About this task:
Among the entries below, count the lines that contain the word "CROSS". Write down only the total.

Recorded data:
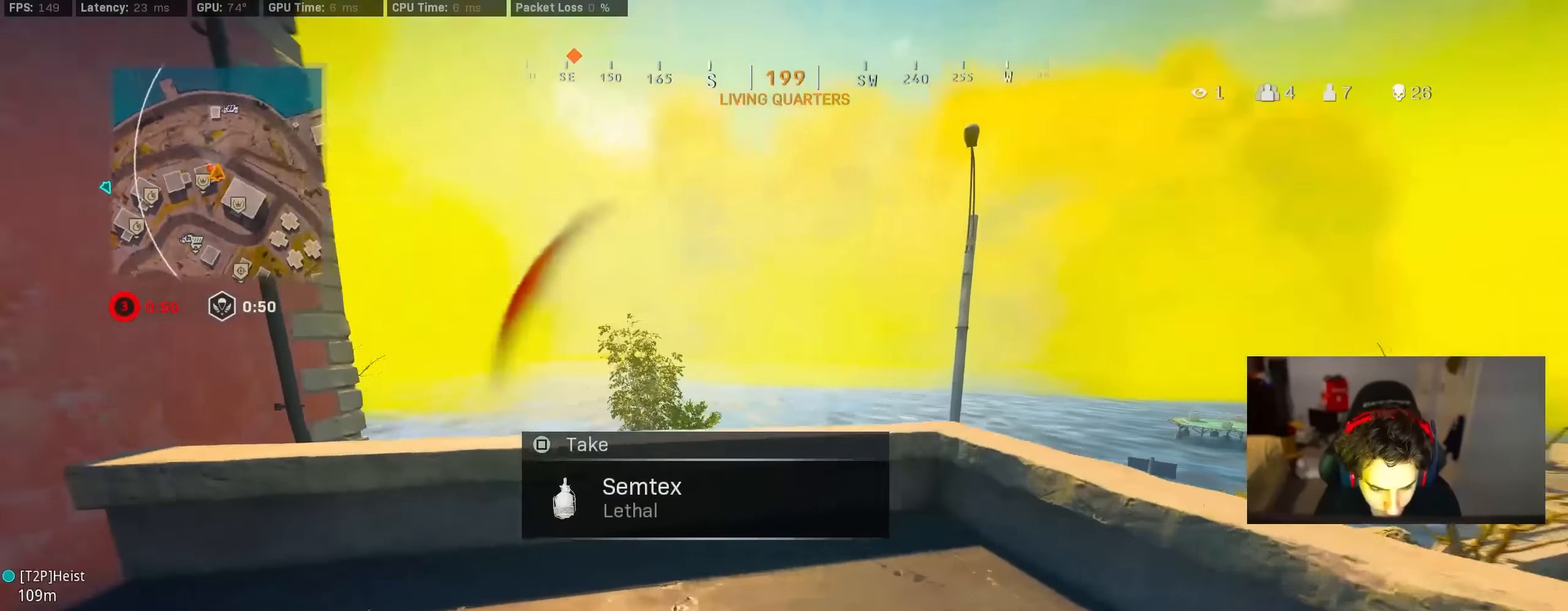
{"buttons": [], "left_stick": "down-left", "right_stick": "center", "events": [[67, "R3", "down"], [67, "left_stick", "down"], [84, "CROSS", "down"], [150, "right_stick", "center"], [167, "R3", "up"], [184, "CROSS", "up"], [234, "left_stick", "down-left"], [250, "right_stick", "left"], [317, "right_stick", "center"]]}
* * *
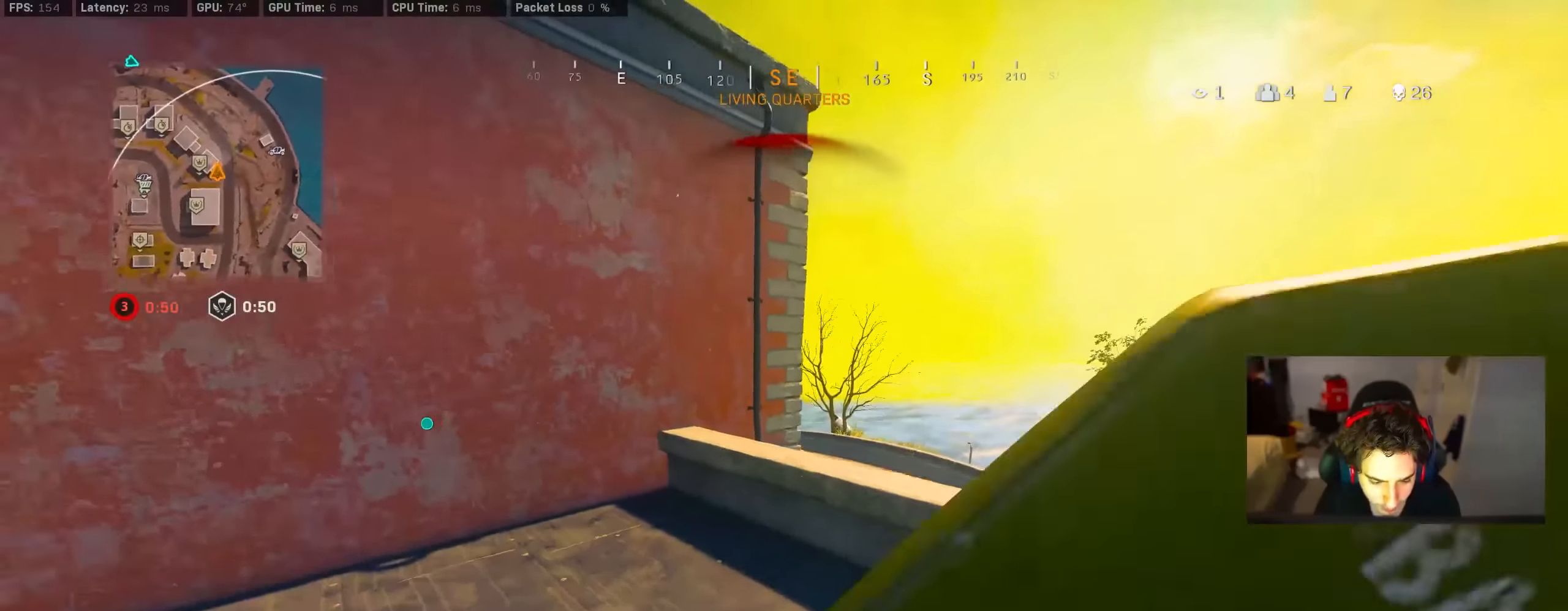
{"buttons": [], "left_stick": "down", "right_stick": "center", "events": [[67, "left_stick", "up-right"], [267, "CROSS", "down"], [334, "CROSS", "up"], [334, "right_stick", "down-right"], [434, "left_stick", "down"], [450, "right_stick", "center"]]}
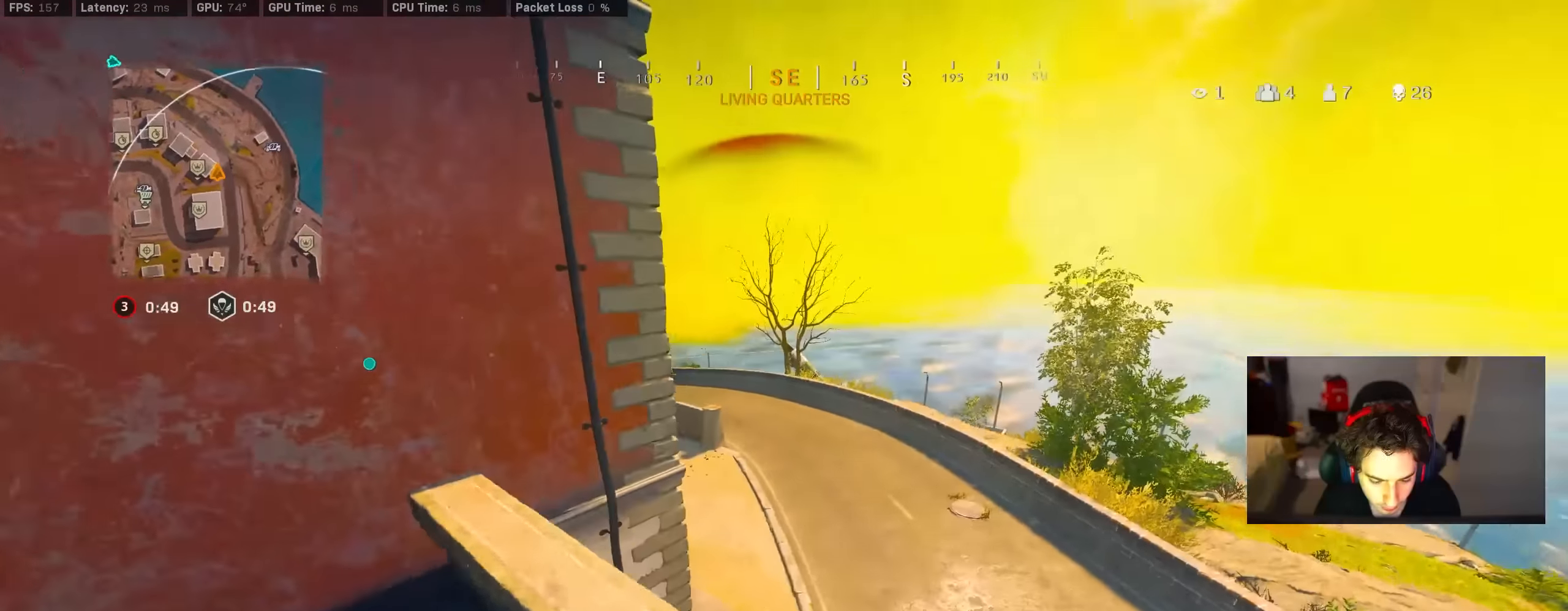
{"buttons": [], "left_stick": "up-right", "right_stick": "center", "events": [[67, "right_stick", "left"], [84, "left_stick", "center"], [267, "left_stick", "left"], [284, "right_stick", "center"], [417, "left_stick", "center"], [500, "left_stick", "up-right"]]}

Response for this exercise:
2